> Task to complete: Reproduce exactly the lines that run from the start of the records below to the line with "Importo conteggiato magazzino", inclusive.

Stored data
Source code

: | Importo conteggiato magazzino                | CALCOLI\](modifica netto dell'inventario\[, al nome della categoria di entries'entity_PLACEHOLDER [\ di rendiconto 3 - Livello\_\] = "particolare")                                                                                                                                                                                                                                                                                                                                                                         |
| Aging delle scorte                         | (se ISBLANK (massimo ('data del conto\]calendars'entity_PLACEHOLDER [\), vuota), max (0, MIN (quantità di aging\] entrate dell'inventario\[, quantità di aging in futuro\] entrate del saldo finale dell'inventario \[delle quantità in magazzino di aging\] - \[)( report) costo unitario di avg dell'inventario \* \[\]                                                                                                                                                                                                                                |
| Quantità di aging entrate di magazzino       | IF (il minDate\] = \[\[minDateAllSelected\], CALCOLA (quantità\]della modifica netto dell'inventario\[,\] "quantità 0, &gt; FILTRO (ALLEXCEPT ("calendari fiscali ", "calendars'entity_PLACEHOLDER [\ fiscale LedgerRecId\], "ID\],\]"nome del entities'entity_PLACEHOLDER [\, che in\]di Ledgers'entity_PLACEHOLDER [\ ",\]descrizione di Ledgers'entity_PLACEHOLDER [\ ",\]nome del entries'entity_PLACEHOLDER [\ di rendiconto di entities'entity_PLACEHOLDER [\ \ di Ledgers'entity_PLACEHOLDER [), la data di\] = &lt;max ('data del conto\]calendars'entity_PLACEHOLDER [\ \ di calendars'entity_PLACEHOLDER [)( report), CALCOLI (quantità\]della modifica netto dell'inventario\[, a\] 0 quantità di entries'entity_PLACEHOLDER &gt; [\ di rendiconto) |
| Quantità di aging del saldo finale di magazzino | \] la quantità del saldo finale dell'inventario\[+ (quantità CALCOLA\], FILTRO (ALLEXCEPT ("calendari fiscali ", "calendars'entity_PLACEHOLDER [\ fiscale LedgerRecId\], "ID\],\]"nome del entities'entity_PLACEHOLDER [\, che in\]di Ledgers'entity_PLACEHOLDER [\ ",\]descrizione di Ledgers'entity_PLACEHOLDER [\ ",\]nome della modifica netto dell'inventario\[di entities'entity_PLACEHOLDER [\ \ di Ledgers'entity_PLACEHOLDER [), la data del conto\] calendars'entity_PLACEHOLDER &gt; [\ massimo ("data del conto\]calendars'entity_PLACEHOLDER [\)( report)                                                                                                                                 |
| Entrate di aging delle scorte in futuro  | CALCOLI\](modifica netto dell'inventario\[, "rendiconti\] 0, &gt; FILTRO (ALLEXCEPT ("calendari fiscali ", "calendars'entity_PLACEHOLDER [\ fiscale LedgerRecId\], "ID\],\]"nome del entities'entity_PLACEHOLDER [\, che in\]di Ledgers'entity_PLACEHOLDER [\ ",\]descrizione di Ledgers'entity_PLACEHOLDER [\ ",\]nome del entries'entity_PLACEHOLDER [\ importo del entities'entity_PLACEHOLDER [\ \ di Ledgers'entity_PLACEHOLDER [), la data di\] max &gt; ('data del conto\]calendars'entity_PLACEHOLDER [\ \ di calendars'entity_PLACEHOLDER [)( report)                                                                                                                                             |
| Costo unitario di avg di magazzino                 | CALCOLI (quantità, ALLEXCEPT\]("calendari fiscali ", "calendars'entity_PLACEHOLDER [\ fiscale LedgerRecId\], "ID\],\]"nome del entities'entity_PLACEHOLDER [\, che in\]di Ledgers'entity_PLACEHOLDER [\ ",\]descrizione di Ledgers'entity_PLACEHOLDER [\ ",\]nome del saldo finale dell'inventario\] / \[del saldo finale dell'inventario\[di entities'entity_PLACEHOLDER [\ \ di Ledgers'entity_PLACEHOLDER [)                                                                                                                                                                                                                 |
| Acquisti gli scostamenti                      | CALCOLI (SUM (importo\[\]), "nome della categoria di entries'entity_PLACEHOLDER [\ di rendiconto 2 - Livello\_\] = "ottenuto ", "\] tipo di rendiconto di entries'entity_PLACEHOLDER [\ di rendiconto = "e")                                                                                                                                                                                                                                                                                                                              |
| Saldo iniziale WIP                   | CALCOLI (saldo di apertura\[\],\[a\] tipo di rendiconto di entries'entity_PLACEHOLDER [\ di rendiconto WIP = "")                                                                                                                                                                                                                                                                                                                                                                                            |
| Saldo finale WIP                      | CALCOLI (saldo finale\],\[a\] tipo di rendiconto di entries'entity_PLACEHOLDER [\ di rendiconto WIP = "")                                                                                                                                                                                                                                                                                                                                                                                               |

> Response for this exercise:
Source code

: | Importo conteggiato magazzino                | CALCOLI\](modifica netto dell'inventario\[, al nome della categoria di entries'entity_PLACEHOLDER [\ di rendiconto 3 - Livello\_\] = "particolare")                                                                                                                                                                                                                                                                                                                                                                         |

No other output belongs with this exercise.